Candidates for the Council of Europe, Thorbjørn Jagland and Sabine Leutheusser-Schnarrenberger.

 

Javier Aguilar Ortuño. Strasbourg.

 

A Norwegian socialist aged 63 years old and a German liberal aged 62 will fight next June for the General Secretariat of the Council of Europe, Pan-European organization of 47 states, including Russia and Turkey, with headquarters in Strasbourg (France) –this should not be confused with the powerful European Union, sharing the same hymn and flag–, in charge of the defence and the protection of democracy, rule of law and human rights.

 

One of them, Thorbjørn Jagland, finishes this year his five-year-mandate as the 13th secretary general of the Council and if he is elected again, he will become the first secretary general who repeats mandate since 1949. The other one, Sabine Leutheusser-Schnarrenberger, is trying to become the second woman to get this position, after the French Catherine Lalumière (1989-1994).

 

The northern politician has been prime minister (1996-97), minister for Foreign Affairs (2000-01) and president of the Parliament (2005-09) of his country. The German candidate was minister for Justice in the governments of Helmut Kohl (1992-96) and Angela Merkel (2009-13).

 

Jagland, also known for being president of the Nobel Prize Committee (his mandate finishes this year), has the support of not a few countries defending the reform he has started in the organization (saving costs and restructuring the Council to make it more effective) and he has witnessed how his presence in the media has increased as a result of his mediation in the conflict between Russia and Ukraine for the peninsula of Crimea.

 

Also in favour of the organization’s reform, Leutheusser-Schnarrenberger has a powerful weapon: Merkel’s support.

#####

**Problems and tasks:**
a: List every person named in the article on the Council of Europe candidates.
b: Retype the part of the Council of Europe candidates article between "One of them, Thorbjørn" and "Angela Merkel (2009-13).", inclusive.
c: Write what comes next in the article on the Council of Europe candidates, picking up after its final sentence.

#####

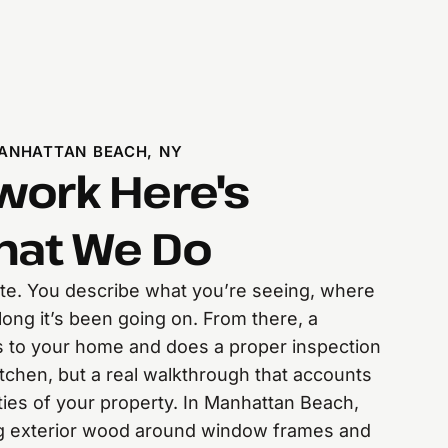
ANHATTAN BEACH, NY
ork Here's
hat We Do
mate. You describe what you’re seeing, where
long it’s been going on. From there, a
s to your home and does a proper inspection
itchen, but a real walkthrough that accounts
lities of your property. In Manhattan Beach,
g exterior wood around window frames and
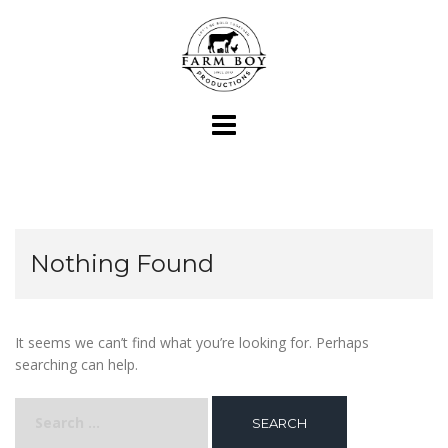
Skip
to
content
Nothing Found
It seems we can’t find what you’re looking for. Perhaps
searching can help.
Search
for:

#####

**Responses:**
a:
- Thorbjørn Jagland
- Sabine Leutheusser-Schnarrenberger
- Javier Aguilar Ortuño
- Catherine Lalumière
- Helmut Kohl
- Angela Merkel

b:
One of them, Thorbjørn Jagland, finishes this year his five-year-mandate as the 13th secretary general of the Council and if he is elected again, he will become the first secretary general who repeats mandate since 1949. The other one, Sabine Leutheusser-Schnarrenberger, is trying to become the second woman to get this position, after the French Catherine Lalumière (1989-1994).

 

The northern politician has been prime minister (1996-97), minister for Foreign Affairs (2000-01) and president of the Parliament (2005-09) of his country. The German candidate was minister for Justice in the governments of Helmut Kohl (1992-96) and Angela Merkel (2009-13).

c:
Sabine Leutheusser-Schnarrenberger has a powerful weapon: the support of the chancellor Angela Merkel

 

300 members of parliament from the Chamber of Deputies and Senates of the member states, sharing a seat in the Parliamentary Assembly of the Council of Europe, will be in charge of choosing the visible head of the organization. The remaining 18 are members of the Russian delegation, deprived until January 2015 of its right to vote because of the “annexation to Crimea”, something that seems to harm Jagland. Some people consider unfair that the Committee of Ministers –the decision-making body of the Council of Europe grouping ministers for Foreign Affairs or ambassadors in the organization–, removed the former president of the Assembly, Jean-Claude Mignon (EPP), from the list of candidates in February, in the only selection process for the position. Reasons? According to his detractors: not meeting the conditions of the Juncker report, written in 2005 by the current candidate of the EPP to the European Commission, the one who proposed international prestige for the Secretary General of the Council and that they had previously held the position of prime minister or minister in their country.

 

Last January, the liberal from Luxembourg, Anne Brasseur, was elected president of the Assembly. With the victory of Leutheusser-Schnarrenberger. Two liberal women as visible heads of the Council of Europe?

 

Besides, Leutheusser-Schnarrenberger may find her compatriot Martin Schultz –still holding the presidency of the European Parliament– as the new president of the European Commission. Two Germans leading the European Commission and the Council of Europe?

 

And what about the next secretary general of the NATO, Jens Stoltenberg, from the same country and political family as Jagland (being also the 13th secretary general). Two Norwegians leading the two organizations?

 

Reluctant to celebrate an online debate offered by the Association of European Journalists, Avenue Europa, Jagland and Leutheusser-Schnarrenberger get votes for their cause with each member of parliament. The ending, in two months.